**READING PASSAGE:**
===
There's been a lot of talk about GDP recently, but it's important to keep in mind that most of it has to do revised GDP estimates for the first quarter of 2015 due to some recently weak economic data.  The thing being reported today is the final revision of 2014's 4th quarter GDP, which is expected to come in at 2.4%, an upward revision from the previous reading of 2.2%

With all the focus on seemingly already shifted to Q1 2015, will today's data matter?  That's a good question, and there are a few ways to answer it.  For starters, I don't think it MUST matter in the same way NFP always moves markets in the morning.  That said, a big surprise in either direction on GDP can certainly have an effect.  More importantly, we should ask if bond markets are even interested in any economic data this week.  They sure weren't interested in Durable Goods on Wednesday!
===
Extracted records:

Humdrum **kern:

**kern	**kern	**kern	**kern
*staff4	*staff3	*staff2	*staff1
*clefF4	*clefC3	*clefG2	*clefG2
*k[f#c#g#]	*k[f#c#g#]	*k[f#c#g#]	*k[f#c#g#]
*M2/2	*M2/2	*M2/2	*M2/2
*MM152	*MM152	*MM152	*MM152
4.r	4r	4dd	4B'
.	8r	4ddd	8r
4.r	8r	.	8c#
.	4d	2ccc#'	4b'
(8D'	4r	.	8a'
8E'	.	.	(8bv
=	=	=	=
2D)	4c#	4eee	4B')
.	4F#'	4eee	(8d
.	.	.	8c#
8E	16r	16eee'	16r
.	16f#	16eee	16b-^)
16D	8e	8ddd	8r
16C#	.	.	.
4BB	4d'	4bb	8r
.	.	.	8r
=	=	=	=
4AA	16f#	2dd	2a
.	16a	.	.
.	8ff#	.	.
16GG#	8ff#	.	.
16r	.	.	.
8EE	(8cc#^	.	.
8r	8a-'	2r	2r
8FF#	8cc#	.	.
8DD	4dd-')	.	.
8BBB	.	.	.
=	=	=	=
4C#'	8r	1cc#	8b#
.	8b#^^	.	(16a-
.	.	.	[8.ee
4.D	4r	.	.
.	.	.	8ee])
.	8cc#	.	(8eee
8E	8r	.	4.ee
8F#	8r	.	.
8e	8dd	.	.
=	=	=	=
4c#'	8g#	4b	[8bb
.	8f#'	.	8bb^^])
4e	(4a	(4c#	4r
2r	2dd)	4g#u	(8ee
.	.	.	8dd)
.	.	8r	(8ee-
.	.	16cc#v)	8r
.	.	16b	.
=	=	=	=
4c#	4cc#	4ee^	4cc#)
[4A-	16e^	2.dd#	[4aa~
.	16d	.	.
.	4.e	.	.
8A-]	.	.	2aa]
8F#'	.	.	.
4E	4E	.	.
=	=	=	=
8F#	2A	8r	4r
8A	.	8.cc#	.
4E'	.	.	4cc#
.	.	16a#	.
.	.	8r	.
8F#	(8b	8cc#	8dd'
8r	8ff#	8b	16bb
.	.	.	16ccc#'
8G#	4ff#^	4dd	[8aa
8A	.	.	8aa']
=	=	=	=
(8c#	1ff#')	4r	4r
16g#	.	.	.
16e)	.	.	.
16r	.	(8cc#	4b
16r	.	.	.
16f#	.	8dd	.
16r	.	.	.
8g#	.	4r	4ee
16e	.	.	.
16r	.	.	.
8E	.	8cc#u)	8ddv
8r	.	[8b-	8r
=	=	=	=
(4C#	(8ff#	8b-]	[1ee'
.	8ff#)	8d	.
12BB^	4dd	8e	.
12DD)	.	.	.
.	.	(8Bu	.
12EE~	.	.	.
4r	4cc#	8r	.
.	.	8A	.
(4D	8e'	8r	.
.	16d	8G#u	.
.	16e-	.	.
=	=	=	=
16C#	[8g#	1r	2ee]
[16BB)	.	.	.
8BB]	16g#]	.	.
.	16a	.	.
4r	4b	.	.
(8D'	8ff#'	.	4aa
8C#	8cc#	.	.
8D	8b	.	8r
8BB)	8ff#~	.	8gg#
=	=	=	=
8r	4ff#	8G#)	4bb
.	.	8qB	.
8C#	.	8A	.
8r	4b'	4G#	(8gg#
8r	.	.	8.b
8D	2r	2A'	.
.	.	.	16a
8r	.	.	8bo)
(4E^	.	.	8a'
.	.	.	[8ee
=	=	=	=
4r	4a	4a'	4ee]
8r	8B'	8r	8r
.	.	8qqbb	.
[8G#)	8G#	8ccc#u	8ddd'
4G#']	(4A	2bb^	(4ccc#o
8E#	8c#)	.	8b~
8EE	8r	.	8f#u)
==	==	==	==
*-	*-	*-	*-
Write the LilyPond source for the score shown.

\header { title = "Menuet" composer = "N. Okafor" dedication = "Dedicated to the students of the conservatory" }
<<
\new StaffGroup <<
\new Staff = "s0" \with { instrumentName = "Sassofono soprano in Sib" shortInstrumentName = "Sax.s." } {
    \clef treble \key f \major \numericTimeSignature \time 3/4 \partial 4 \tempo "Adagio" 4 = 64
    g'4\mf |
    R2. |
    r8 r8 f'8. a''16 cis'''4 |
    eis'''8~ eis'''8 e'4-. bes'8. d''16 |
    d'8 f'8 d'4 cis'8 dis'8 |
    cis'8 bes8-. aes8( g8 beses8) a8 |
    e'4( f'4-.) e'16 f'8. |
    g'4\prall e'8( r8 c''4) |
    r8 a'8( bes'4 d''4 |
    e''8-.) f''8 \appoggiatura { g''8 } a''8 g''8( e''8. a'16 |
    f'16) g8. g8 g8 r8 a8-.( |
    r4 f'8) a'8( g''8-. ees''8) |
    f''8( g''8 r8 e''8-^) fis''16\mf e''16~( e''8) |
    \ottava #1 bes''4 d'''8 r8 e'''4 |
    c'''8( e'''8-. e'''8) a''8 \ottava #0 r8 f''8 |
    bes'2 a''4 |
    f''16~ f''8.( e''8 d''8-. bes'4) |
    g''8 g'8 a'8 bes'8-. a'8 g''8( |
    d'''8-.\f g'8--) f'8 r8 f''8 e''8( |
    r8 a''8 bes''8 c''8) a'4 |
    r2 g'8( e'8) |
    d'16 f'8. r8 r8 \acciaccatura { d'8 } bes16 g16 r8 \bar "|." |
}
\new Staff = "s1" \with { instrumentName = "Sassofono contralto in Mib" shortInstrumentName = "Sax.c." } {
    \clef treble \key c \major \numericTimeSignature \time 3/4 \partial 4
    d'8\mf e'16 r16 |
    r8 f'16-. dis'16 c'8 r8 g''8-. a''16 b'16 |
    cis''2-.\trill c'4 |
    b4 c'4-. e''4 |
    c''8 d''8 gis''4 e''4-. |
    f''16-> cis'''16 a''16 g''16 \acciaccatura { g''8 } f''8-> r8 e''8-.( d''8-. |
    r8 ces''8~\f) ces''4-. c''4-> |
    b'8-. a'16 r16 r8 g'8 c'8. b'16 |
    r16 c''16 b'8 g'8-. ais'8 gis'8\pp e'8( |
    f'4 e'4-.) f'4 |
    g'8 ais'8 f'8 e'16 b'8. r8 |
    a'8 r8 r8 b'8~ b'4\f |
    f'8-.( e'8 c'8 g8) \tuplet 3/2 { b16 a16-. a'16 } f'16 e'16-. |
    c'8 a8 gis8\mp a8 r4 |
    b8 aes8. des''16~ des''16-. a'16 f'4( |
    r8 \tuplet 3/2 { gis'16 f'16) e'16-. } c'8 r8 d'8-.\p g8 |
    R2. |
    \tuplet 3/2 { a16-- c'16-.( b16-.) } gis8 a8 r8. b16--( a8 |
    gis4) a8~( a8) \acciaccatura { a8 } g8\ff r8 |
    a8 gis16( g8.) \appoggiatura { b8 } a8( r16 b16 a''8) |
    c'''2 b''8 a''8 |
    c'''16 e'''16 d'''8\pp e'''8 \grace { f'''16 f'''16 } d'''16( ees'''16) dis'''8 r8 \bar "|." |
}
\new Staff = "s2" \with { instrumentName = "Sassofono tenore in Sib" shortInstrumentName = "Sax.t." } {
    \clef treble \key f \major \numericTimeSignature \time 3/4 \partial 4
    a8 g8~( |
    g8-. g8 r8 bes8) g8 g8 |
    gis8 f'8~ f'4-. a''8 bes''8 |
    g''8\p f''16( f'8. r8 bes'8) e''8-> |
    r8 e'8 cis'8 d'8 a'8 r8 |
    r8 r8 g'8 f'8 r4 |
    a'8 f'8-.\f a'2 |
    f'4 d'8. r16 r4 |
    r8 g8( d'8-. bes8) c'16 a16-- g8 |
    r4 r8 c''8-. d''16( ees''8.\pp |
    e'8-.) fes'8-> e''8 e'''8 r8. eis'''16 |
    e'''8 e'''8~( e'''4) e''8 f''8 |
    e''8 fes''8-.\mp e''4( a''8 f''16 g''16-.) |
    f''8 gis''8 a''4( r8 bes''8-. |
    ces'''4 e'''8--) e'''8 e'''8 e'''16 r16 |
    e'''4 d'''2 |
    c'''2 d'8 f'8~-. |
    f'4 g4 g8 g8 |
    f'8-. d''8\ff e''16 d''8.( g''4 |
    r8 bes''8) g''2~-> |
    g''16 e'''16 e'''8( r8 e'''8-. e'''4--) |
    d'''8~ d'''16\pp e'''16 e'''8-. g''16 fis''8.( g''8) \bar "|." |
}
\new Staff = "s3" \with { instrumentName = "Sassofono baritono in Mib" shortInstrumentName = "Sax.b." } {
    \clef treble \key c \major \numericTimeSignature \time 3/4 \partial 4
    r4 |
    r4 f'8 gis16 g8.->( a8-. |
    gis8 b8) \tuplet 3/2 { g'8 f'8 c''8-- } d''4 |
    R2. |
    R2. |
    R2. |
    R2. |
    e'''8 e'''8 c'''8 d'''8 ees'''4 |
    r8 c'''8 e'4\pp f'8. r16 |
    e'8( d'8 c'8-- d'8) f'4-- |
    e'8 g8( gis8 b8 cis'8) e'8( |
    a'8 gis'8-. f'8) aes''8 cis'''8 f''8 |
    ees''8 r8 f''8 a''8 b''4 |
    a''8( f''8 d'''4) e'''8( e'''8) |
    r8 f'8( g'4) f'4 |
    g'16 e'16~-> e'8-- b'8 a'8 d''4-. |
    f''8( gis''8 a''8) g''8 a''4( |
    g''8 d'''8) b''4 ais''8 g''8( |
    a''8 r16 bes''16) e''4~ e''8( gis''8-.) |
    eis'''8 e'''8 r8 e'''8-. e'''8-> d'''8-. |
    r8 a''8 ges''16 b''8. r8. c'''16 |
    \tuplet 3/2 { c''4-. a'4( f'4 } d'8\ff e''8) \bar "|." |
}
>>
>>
===
**WHAT YOU NEED TO DO:**
A – Copy out the part of the GDP commentary that opens with the words containing "There's been a" and closes with "Goods on Wednesday!".
B – Resume the GDP commentary, continuing after its last sentence.

**RESULTS OF THE EXERCISE:**
A –
There's been a lot of talk about GDP recently, but it's important to keep in mind that most of it has to do revised GDP estimates for the first quarter of 2015 due to some recently weak economic data.  The thing being reported today is the final revision of 2014's 4th quarter GDP, which is expected to come in at 2.4%, an upward revision from the previous reading of 2.2%

With all the focus on seemingly already shifted to Q1 2015, will today's data matter?  That's a good question, and there are a few ways to answer it.  For starters, I don't think it MUST matter in the same way NFP always moves markets in the morning.  That said, a big surprise in either direction on GDP can certainly have an effect.  More importantly, we should ask if bond markets are even interested in any economic data this week.  They sure weren't interested in Durable Goods on Wednesday!

B –
It could end up being the case that tradeflows and technicals remain in control through the end of the quarter, at which point we'll have on Wednesday of NFP week.  Unfortunately, if that's the case, then most of the evidence is negative.  All the garden variety technical indicators are suggesting a shift toward higher rates.  The 21-day exponential moving average (which I don't much fancy, for what it's worth) remains supportive, but yields are right on top of it.  In terms of the bollinger band study seen in the chart below, a break of 2.00 suggests the next major support of 2.20.  Scary!

2015-3-26 tsy techs

How about something less scary to balance that out, or at least something that provides perspective.  The next chart shows quarterly candlesticks for Treasury yields.  The bodies of the candles are the opening and closing levels of the quarter.  They're green if the close is lower than the open, red if the close is higher.  Here's the interesting factoid.  If we can avoid getting too close to that 2.20 level, we'll close out the 5th consecutive positive quarter.  That's only ever been seen one other time as far back as my charts would show me, and when it happened, there was a 6th quarter of gains--much bigger gains.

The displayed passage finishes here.